Subtitle: a guide to self-healing and getting the love you missed
Recommended to me by: a client
This is a gently enlightening book. It talks about all the different roles a Good Mother plays (“yeah, yeah, I know”) and all the holes that result when those roles are missing (“yeah, yeah, I know”) … “Wait, those holes I’ve been managing all this time?!”
The ten facets of a Good Mother: source, place of attachment, first responder, modulator, nurturer, cheerleader, mentor, protector, home base.
The holes are left behind from missing one or more of these messages: I’m glad you’re here, I see you, you’re special to me, I respect you, I love you, your needs are important to me/I’m here for you, I’ll keep you safe, you can rest in me, I enjoy you/you brighten my heart.
The book has a clear, accessible discussion of attachment styles and attachment wounds. It was odd to see Disorganized Attachment passed over, possibly because this book is written for children of neglectful rather than abusive mothers.

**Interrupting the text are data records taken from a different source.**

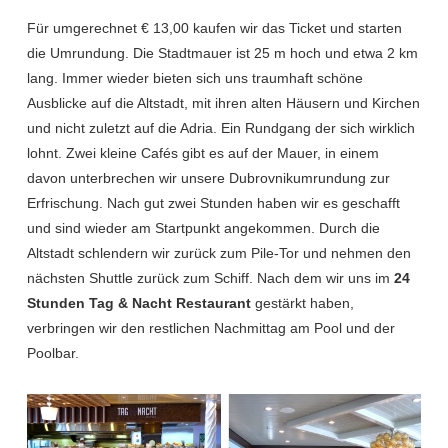
Für umgerechnet € 13,00 kaufen wir das Ticket und starten
die Umrundung. Die Stadtmauer ist 25 m hoch und etwa 2 km
lang. Immer wieder bieten sich uns traumhaft schöne
Ausblicke auf die Altstadt, mit ihren alten Häusern und Kirchen
und nicht zuletzt auf die Adria. Ein Rundgang der sich wirklich
lohnt. Zwei kleine Cafés gibt es auf der Mauer, in einem
davon unterbrechen wir unsere Dubrovnikumrundung zur
Erfrischung. Nach gut zwei Stunden haben wir es geschafft
und sind wieder am Startpunkt angekommen. Durch die
Altstadt schlendern wir zurück zum Pile-Tor und nehmen den
nächsten Shuttle zurück zum Schiff. Nach dem wir uns im
24
Stunden Tag & Nacht Restaurant
gestärkt haben,
verbringen wir den restlichen Nachmittag am Pool und der
Poolbar.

Recommended healing techniques include psychotherapy, archetypes, romantic relationships, and inner child work. One suggested exercise is to trade safe, nonsexual holding with a friend. Just hold the other person for a set time, perhaps as long as 20 minutes, and then swap roles.
There is carefully inclusive language around “mothers and other caretakers (of any gender)”, although it is also clear that this is primarily about mothers.
I’ve recommended this book to a lot of clients in the last couple of weeks! I think it’s an enlightening read for anyone. Even if you had a great mother, odds are some of the people close to you didn’t, and this will help make sense of their experience.